Breslin, a fifth-grade social studies teacher, set the bar high for his fifth-graders, including young Ansel Sanders. The dynamic educator brought learning to life and made it relevant and fun. He wanted to make sure his young students could articulate events surrounding the Trojan War and explain the war’s value to today’s society. Most importantly, he listened to his students, energized them, held a high bar, and recognized their potential.
“Growing up, I sought to emulate Dave Breslin and when I chose to become a teacher, I had my chance to do so,” said Sanders ’09, associate director of Public Education Partners in Greenville.
Sanders earned his B.A. in English from Washington and Lee University in 2004 and went on to earn his M.A. in Teaching from Johns Hopkins University in 2006. He began his career teaching English language arts to eighth-graders in Baltimore, Md., and coaching middle school soccer and lacrosse teams on the side.
If love hadn’t intervened, Sanders said he might still be teaching in that same Baltimore classroom.
He returned to his wife Helen’s hometown of Greenville and took a position as an assistant administrator at Mauldin Middle School. At the same time, he worked to complete his master’s plus 30 in school leadership at Furman.
For Sanders, Furman’s program offered him valuable guidance on both education theory and practical aspects of leadership, such as how to use the school budget as a tool to make decisions that would align with the school’s mission.
Sanders also learned basic management practices and the idea of “being present.” As an administrator, it can be easy to be sucked into minutia, said Sanders. Furman Education Professor Dr. Harris Heath focused on the need to take time to simply walk the hallways – “managing by walking around” – to be informed and aware of students’ and teachers’ successes and struggles.
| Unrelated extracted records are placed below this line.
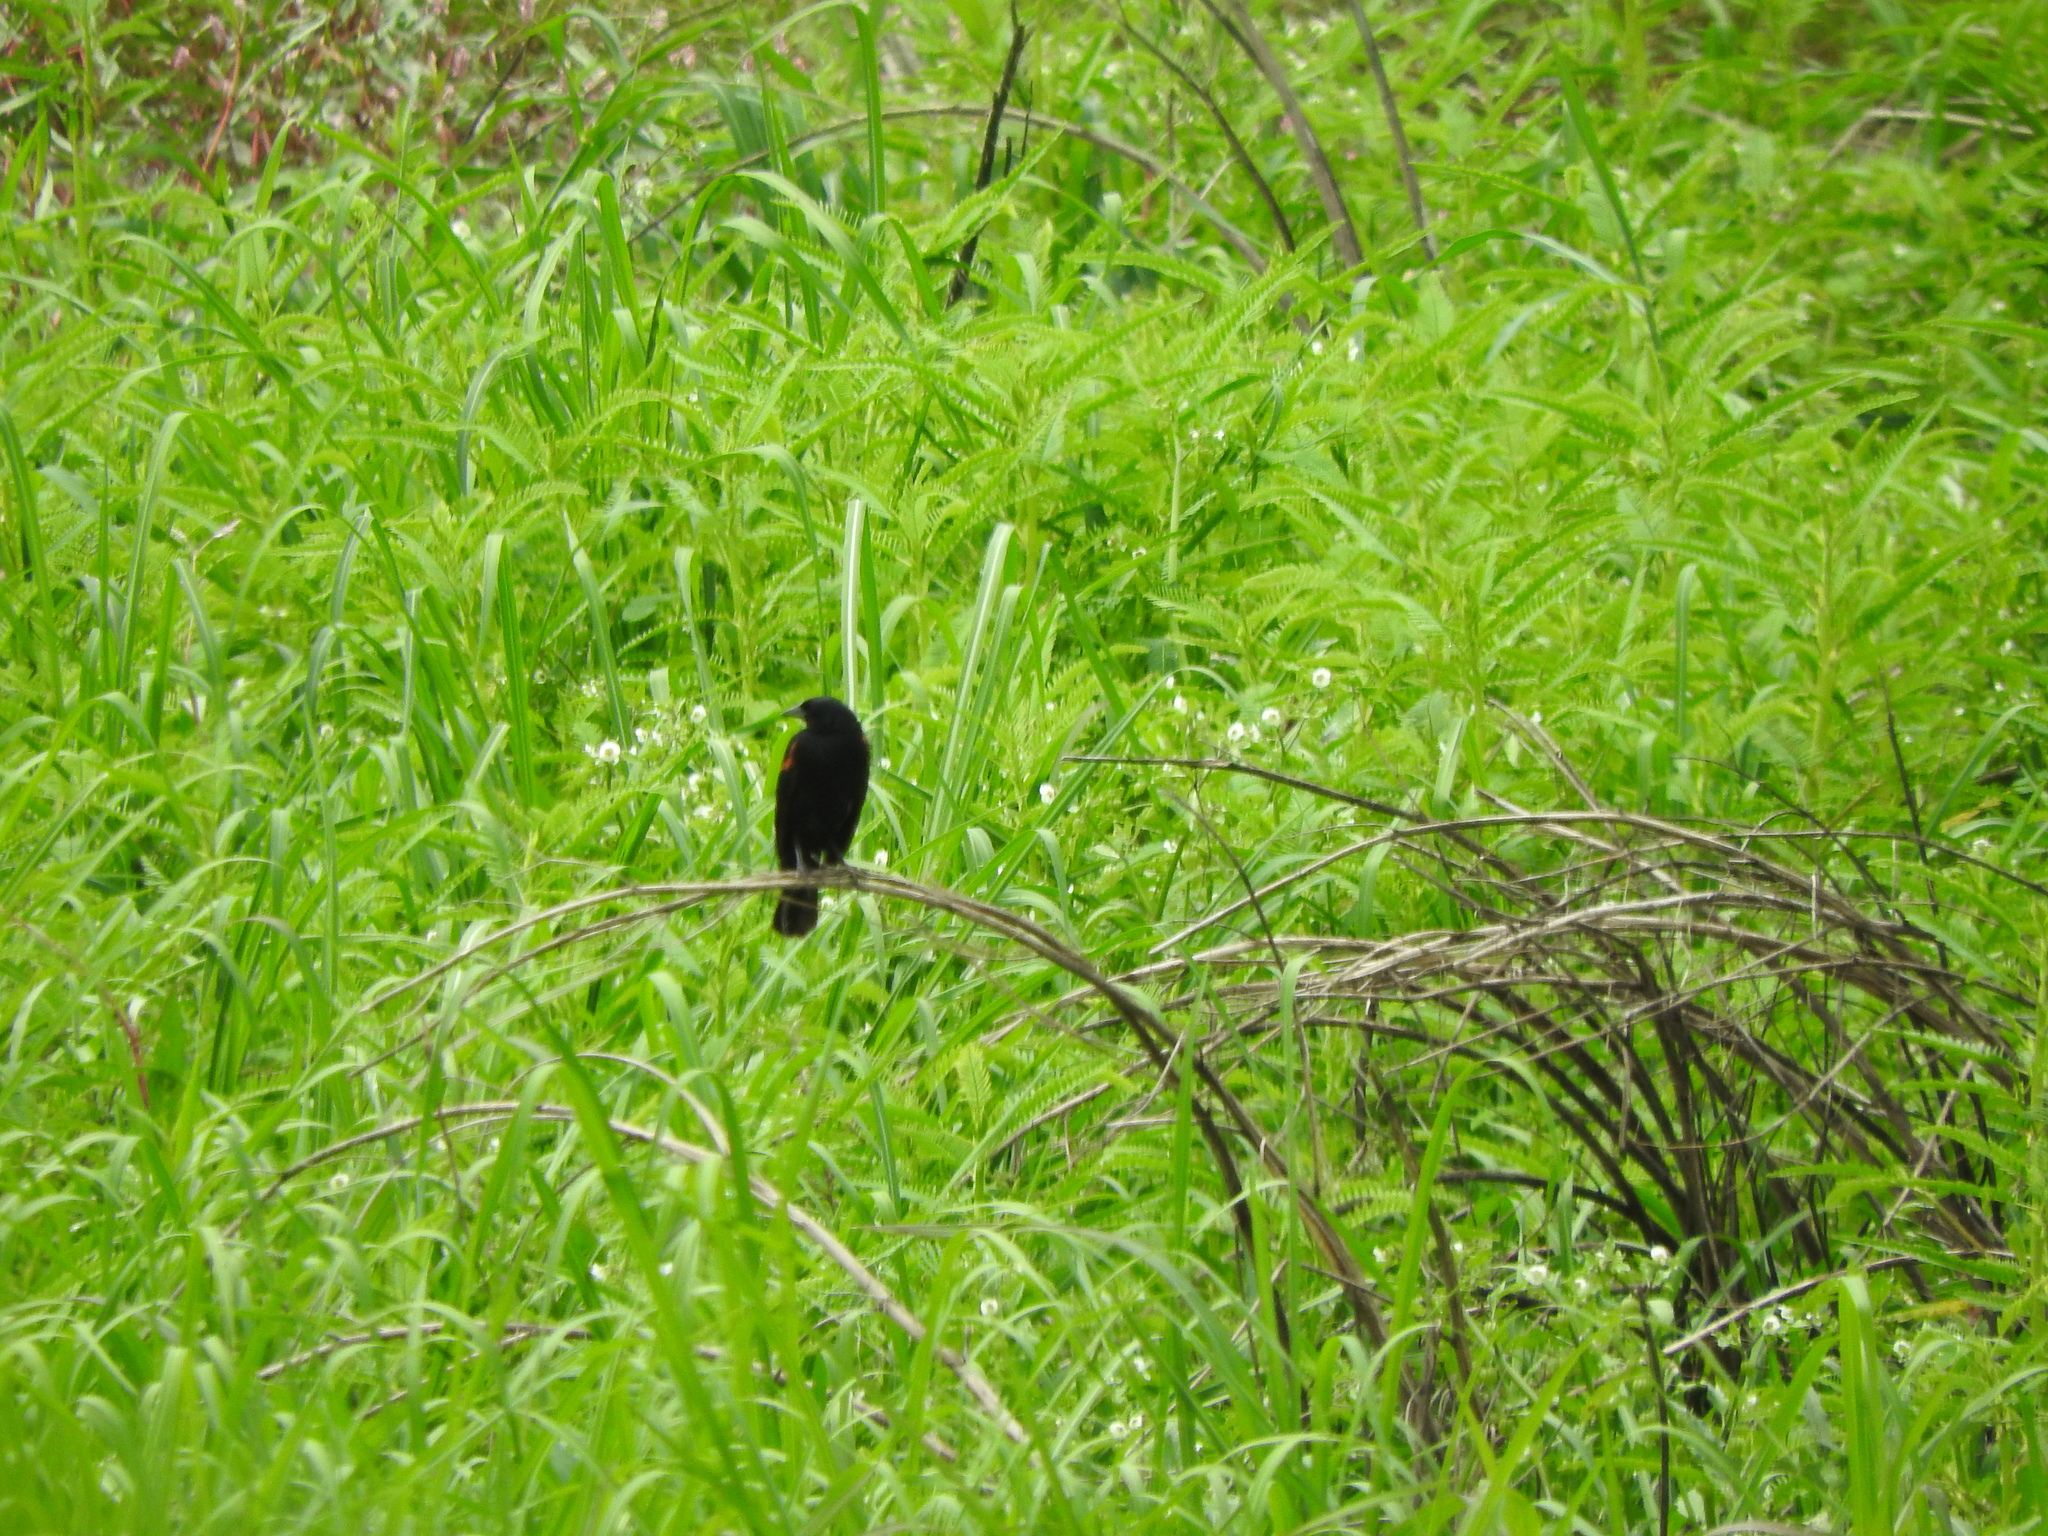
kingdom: Animalia
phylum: Chordata
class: Aves
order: Passeriformes
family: Icteridae
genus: Agelaius
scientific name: Agelaius phoeniceus
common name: Red-winged blackbird
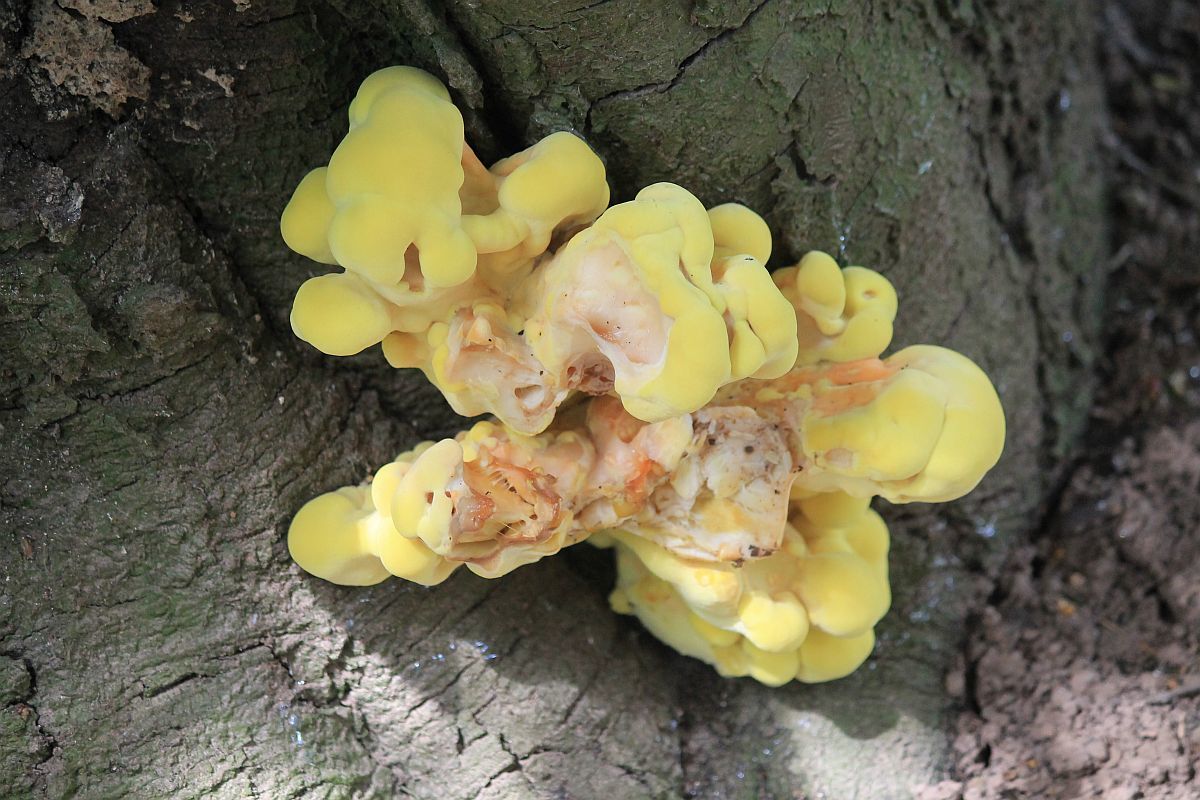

“Dr. Heath walked us through the process of building our leadership and management capacity and gave us the personal attention we needed to be successful,” Sanders said.
It wasn’t long after finishing his studies at Furman when Dr. Phinnize Fisher, then the Greenville County Schools Superintendent, called Sanders into her office one Monday. “Give me your thoughts on how the young child should be educated,” she asked.
Fisher then told Sanders about her vision for A.J. Whittenberg Elementary School of Engineering, the first urban school built in Greenville in over 40 years, with the first school-wide engineering curriculum in South Carolina. Sanders was appointed founding director of A.J. Whittenberg and went on to serve as lead planner for the district’s new STEAM middle school, now open and named in Fisher’s honor.
Even more opportunities presented themselves for Sanders, and in 2012 he enrolled in a three-year, multidisciplinary Doctor of Education Leadership (Ed.L.D.) program at Harvard University’s Graduate School of Education.
Sanders said he wanted a program that would allow him to focus on his field experiences coupled with leadership development. “I wanted to take time to step back as a practitioner and reflect with other practitioners who were wrestling with innovative ideas and system-level dilemmas,” he said in an interview featured on Harvard’s website.
After earning his doctorate from Harvard, Sanders and his family moved back to Greenville. It was an issue of loyalty, not only to family, but also to the network of people in the Greenville area who put faith in him, Sanders said.
“Dr. Heath gave me a shot. Dr. Fisher gave me a shot. Mrs. Gardner at Mauldin gave me a shot,” he said. “I appreciate these leaders and look forward to paying it forward to impact Greenville’s students and schools.”
As part of his role with Public Education Partners (PEP), Sanders is leading the organization’s efforts in OnTrack Greenville, a multi-year effort to improve high-need middle schools. Along with OnTrack, his priorities include strengthening school and community partnerships, fostering ways to support new teachers, and defining and operationalizing advocacy strategies.
“One thing Dr. Heath frequently said was that ‘it does no good to bring a group of people together to bless the status quo.’ I took this learning with me into my school leadership experiences and it served as a guiding principle during my time at Harvard. Now at PEP, I’ll be putting this learning to work, operating at the nexus of policy, research, and practice to challenge the status quo and support all of Greenville’s public school students.
Sanders and his wife, Helen, have three children, Field, Walker and Stuart.